Khan’s London Assembly Votes to Push to ‘Reverse’ Brexit

Sadiq Khan London
Peter Nicholls/Getty

The London Assembly has moved to push for a vote on “reversing” Brexit, keeping the UK locked in the European Union (EU).

The 25-member body, elected to scrutinise Mayor Sadiq Khan, demanded he “join the campaign for a ‘people’s vote’ on the final terms of Brexit… leaving open the option of reversing the result of the referendum”.

In the capital, around 200,000 more people voted to leave the Brussels bloc in the referendum than the number who voted for Mr Khan, including first and counted second votes, in the Mayoral elections.

Green Party co-leader and London Assembly Member Sian Berry, who proposed the anti-Brexit motion, said the body “has recognised that there is a huge strength of feeling in London for a people’s vote”.

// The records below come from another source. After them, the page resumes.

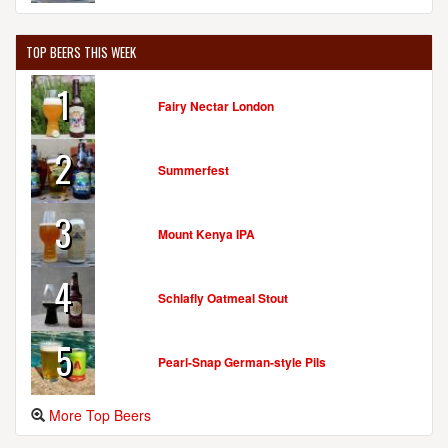
TOP BEERS THIS WEEK
1
Fairy Nectar London
2
Summerfest
3
Mount Kenya IPA
4
Schlafly Oatmeal Stout
5
Pearl-Snap German-style Pils
More Top Beers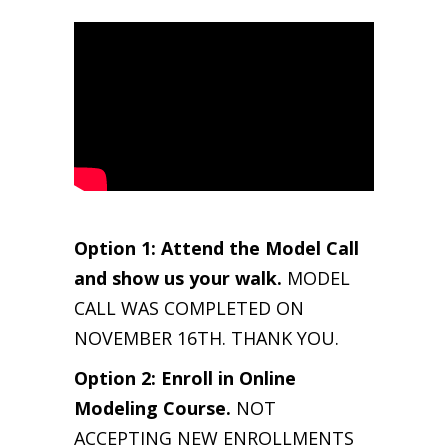
Option 1: Attend the Model Call
and show us your walk.
MODEL
CALL WAS COMPLETED ON
NOVEMBER 16TH. THANK YOU.
Option 2: Enroll in Online
Modeling Course.
NOT
ACCEPTING NEW ENROLLMENTS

“This motion also acknowledges the strength of feeling among Assembly members,” she added.

However, UKIP education spokesman and London Assembly Member David Kurten hit back, telling Breitbart London:

“It is astonishing how some Remoaners still do not respect the result of the referendum on leaving the EU and are trying to overturn the democratic will of the people under the guise of having a ‘People’s Vote’.”

He continued: “A small but noisy minority of anti-democrat EU sycophants are propagandising the idea that people who do not agree with them are unintelligent or didn’t know what they were voting, but his is a great calumny!

“We had a people’s vote, the people knew what we were voting for, and the people voted to leave!

“It is shocking that a majority of London Assembly Members voted against democracy yesterday, but UKIP will always speak up on behalf of the people of the nation and fight for the ordinary patriotic people of Britain who want our country back.”

Mr Khan hinted in 2017 that he could back a second vote and is currently campaigning for a “soft” Brexit, with the UK tied to the bloc’s Single Market and mass migration rules.

He has also said he is “optimistic” about the UK staying in the bloc, linked the vote to leave to “hate crimes”, and hosted events in City Hall framing Brexit as harmful.

City Hall and Mr Khan allegedly worked with the European Commission to put on a so-called “My Life My Say” event in May, with many prominent anti-Brexit speakers such as New European editor Alastair Campbell.